It could be that they've written off Rooney and that, in fact, the plan is to go 4-4-1-1 or 4-2-3-1. He has less than 18 months remaining on his contract; this is the point at which you either extend his deal or sell him. And if you wait until the summer, you'll get less than market value because he'll be close to free agency.

So you get what you can for Rooney (not much, maybe $30 million given his contract) and get his salary off the wage bill. He's already been linked with Real Madrid, though my understanding is that this is a one-way link: Real's preferred options for next season remain Sergio Aguero and Luis Suarez.

Matthew Peters/Getty ImagesOne possible downside for a Mata move is its impact upon some rising United stars like Adnan Januzaj.

It could be that van Persie's injury is more serious than we imagined and they're preparing themselves for life without him. Mata would be insurance; if the Dutchman is out, you play Mata behind Rooney and you're fine. Or it could be some combination of the above.
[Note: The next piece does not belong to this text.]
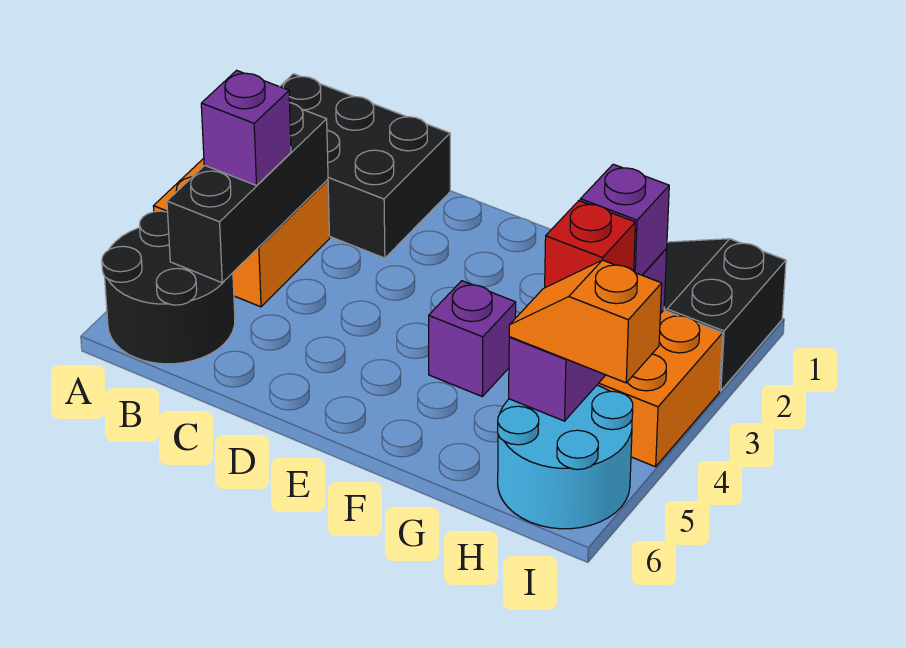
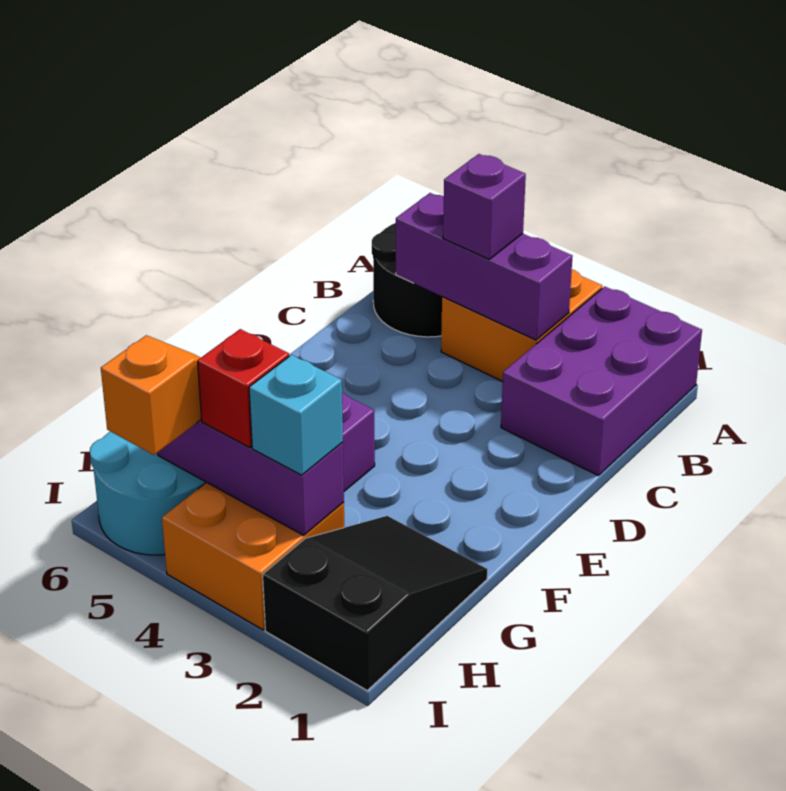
black 2x3 brick [280,74,450,258] -> purple 2x3 brick [501,287,702,476]
black 1x3 brick [167,103,328,283] -> purple 1x3 brick [396,193,573,340]
purple 1x1 brick [580,164,669,275] -> cyan 1x1 brick [249,355,343,475]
Seven: Or there could be another justification. Moyes simply wants to bring in quality. Because systems and tactics are all fine, but it's players who go and win games. And there's a simple, over-arching equation: the more good players you have, the better you do. It's a simplistic, dumbed-down, totally unsophisticated approach. But sometimes the simple plans work best.
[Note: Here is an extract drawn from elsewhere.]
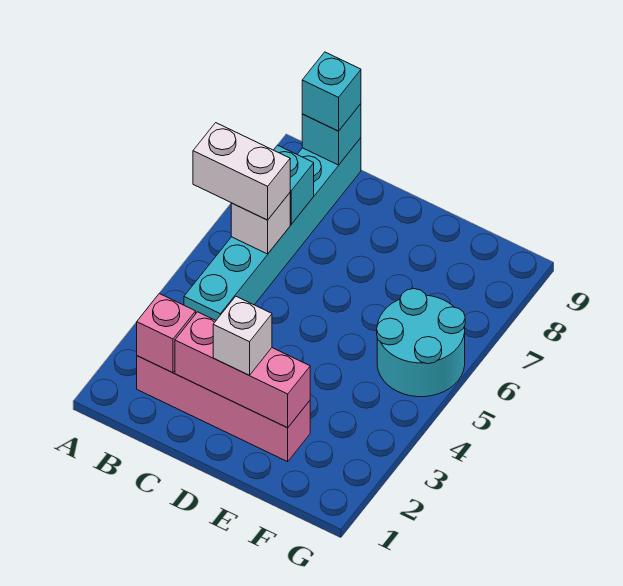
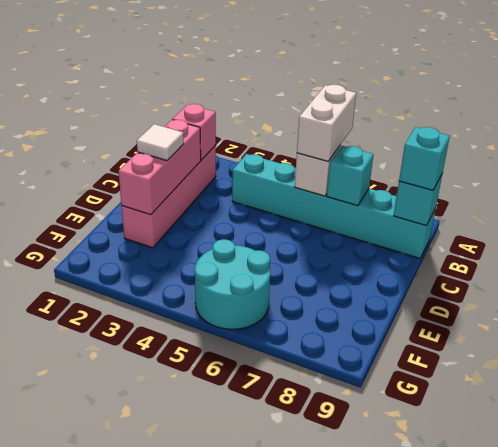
white 1x1 brick [213,296,272,375] -> white 1x1 tile [137,124,184,161]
Get Mata in. Get another solution while van Persie and Rooney are injured. Start winning games and moving up the table. Even out of position out wide, he'll be better than anything United have now. At least that way you'll have a better shot at getting into the top four, which after all is just six points away.

The fixture list works in United's favor as well. Forty points, maybe even 35, in their remaining games will get you in the top four. And with Mata, it becomes possible.

Then, you've finished top four in your transition year and possibly going deep into the Champions League (United face Olympiacos in the Round of 16). All of a sudden, things don't look so dire. And you can dive into the summer war chest with confidence.